# Bottle help please



## Mommysoaper (Mar 5, 2013)

Not sure if this is the best spot for this, but was wondering if anyone had suggestions for bottle suppliers?  I would like to package body wash and hand lotion with hopefully coordinating bottles.  I like the idea of Malibu bottles for lotion and a regular round/oval bottle with pump maybe for body wash.  I checked out sks and WSP.  I like how WSP has the "natural" looking plastic bottles but they seem pricey.  sks only has Malibu bottles up to 4 oz and I would like to have the option of making 8 oz size lotions.  Any help?  Been googling for awhile and not having a lot of luck.  I did purchase a small order of bottles from sks to try.  I got the clear plastic boston style bottles, with flip disc lids but my mom has a hard time squeezing the bottles due to the stiffer plastic.  I want my bottles to be more user friendly.  I hope this all makes sense.  It's a little late at night and my brain is swimming with all kinds of bottles!
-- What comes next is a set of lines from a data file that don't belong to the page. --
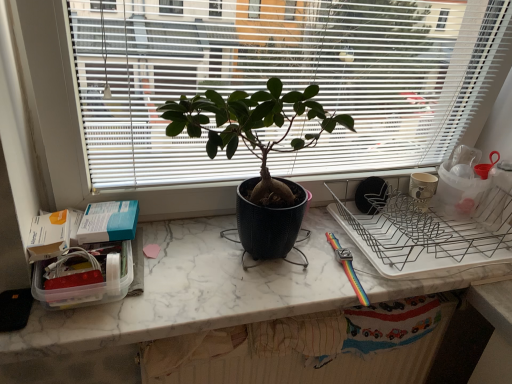
What do you see at coordinates (198, 300) in the screenshot?
I see `white marble countertop at center` at bounding box center [198, 300].

Where is `matte black plant at center`? This screenshot has width=512, height=384. matte black plant at center is located at coordinates (283, 78).

Between matte black pot at center and matte black plant at center, which one has smaller size?

matte black pot at center is smaller.

From a real-world perspective, between matte black pot at center and matte black plant at center, who is vertically higher?

matte black plant at center, from a real-world perspective.

Is matte black pot at center beside matte black plant at center?

They are not placed beside each other.

Looking at their sizes, would you say white marble countertop at center is wider or thinner than matte black plant at center?

In the image, white marble countertop at center appears to be wider than matte black plant at center.

Image resolution: width=512 pixels, height=384 pixels. Find the location of `window that appears on the left of white marble countertop at center`. window that appears on the left of white marble countertop at center is located at coordinates (283, 78).

Does point (259, 271) come closer to viewer compared to point (172, 18)?

That is False.

Which of these two, white marble countertop at center or matte black plant at center, stands taller?

matte black plant at center is taller.

Considering the sizes of matte black plant at center and matte black pot at center in the image, is matte black plant at center wider or thinner than matte black pot at center?

Clearly, matte black plant at center has more width compared to matte black pot at center.

Between matte black plant at center and matte black pot at center, which one appears on the right side from the viewer's perspective?

matte black plant at center.

Find the location of a particular element. This screenshot has width=512, height=384. computer desk below the matte black plant at center (from the image's perspective) is located at coordinates [x=198, y=300].

Considering the relative sizes of matte black plant at center and white marble countertop at center in the image provided, is matte black plant at center smaller than white marble countertop at center?

Incorrect, matte black plant at center is not smaller in size than white marble countertop at center.

How different are the orientations of matte black plant at center and white marble countertop at center in degrees?

0.00129 degrees separate the facing orientations of matte black plant at center and white marble countertop at center.

Is matte black plant at center positioned far away from white marble countertop at center?

No.

Does matte black pot at center have a greater width compared to white marble countertop at center?

No, matte black pot at center is not wider than white marble countertop at center.

Is matte black pot at center next to white marble countertop at center and touching it?

No.

Which is in front, point (228, 120) or point (157, 288)?

Point (228, 120)

Considering the sizes of objects matte black pot at center and white marble countertop at center in the image provided, who is shorter, matte black pot at center or white marble countertop at center?

Standing shorter between the two is white marble countertop at center.

From the image's perspective, relative to matte black pot at center, is white marble countertop at center above or below?

Based on their image positions, white marble countertop at center is located beneath matte black pot at center.

In the scene shown: Based on their positions, is white marble countertop at center located to the left or right of matte black pot at center?

Based on their positions, white marble countertop at center is located to the right of matte black pot at center.

Is white marble countertop at center placed right next to matte black pot at center?

white marble countertop at center and matte black pot at center are not in contact.

From a real-world perspective, between white marble countertop at center and matte black pot at center, who is vertically lower?

In real-world perspective, white marble countertop at center is lower.

At what (x,y) coordinates should I click in order to perform the action: click on window that is above the matte black pot at center (from the image's perspective). Please return your answer as a coordinate pair (x, y). This screenshot has height=384, width=512. Looking at the image, I should click on (283, 78).

At what (x,y) coordinates should I click in order to perform the action: click on computer desk below the matte black plant at center (from the image's perspective). Please return your answer as a coordinate pair (x, y). This screenshot has width=512, height=384. Looking at the image, I should click on (198, 300).

From the image, which object appears to be nearer to matte black pot at center, white marble countertop at center or matte black plant at center?

Among the two, matte black plant at center is located nearer to matte black pot at center.

Based on their spatial positions, is matte black plant at center or matte black pot at center closer to white marble countertop at center?

Based on the image, matte black pot at center appears to be nearer to white marble countertop at center.

Considering their positions, is white marble countertop at center positioned closer to matte black plant at center than matte black pot at center?

→ Based on the image, matte black pot at center appears to be nearer to matte black plant at center.

Based on their spatial positions, is matte black pot at center or white marble countertop at center closer to matte black plant at center?

matte black pot at center.

When comparing their distances from white marble countertop at center, does matte black pot at center or matte black plant at center seem further?

matte black plant at center is positioned further to the anchor white marble countertop at center.

Estimate the real-world distances between objects in this image. Which object is further from matte black pot at center, matte black plant at center or white marble countertop at center?

Based on the image, white marble countertop at center appears to be further to matte black pot at center.

The width and height of the screenshot is (512, 384). I want to click on houseplant between matte black plant at center and white marble countertop at center vertically, so click(x=257, y=154).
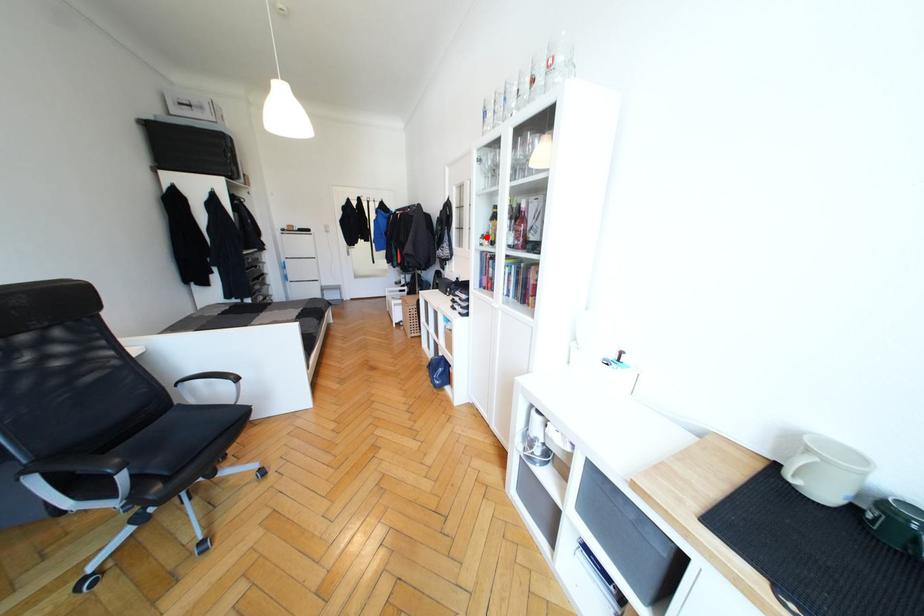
Any help would be appreciated.  Thanks!


----------



## My Mountain Soaps (Mar 6, 2013)

usplastics.com has decent prices. they also sell glassware. remember, bottles and lids are sold separately.


----------



## melstan775 (Mar 6, 2013)

http://www.specialtybottle.com/ might have something you can use.


----------



## Trxflyer (Mar 6, 2013)

I alternate between 'SKS' & 'Container and Packaging Supply' - http://www.containerandpackaging.com/catalog/plastic-bottles/7/  CPS is much quicker shipment time by far.


----------



## Mommysoaper (Mar 6, 2013)

Thanks for the input so far!  I'll be checking them all out


----------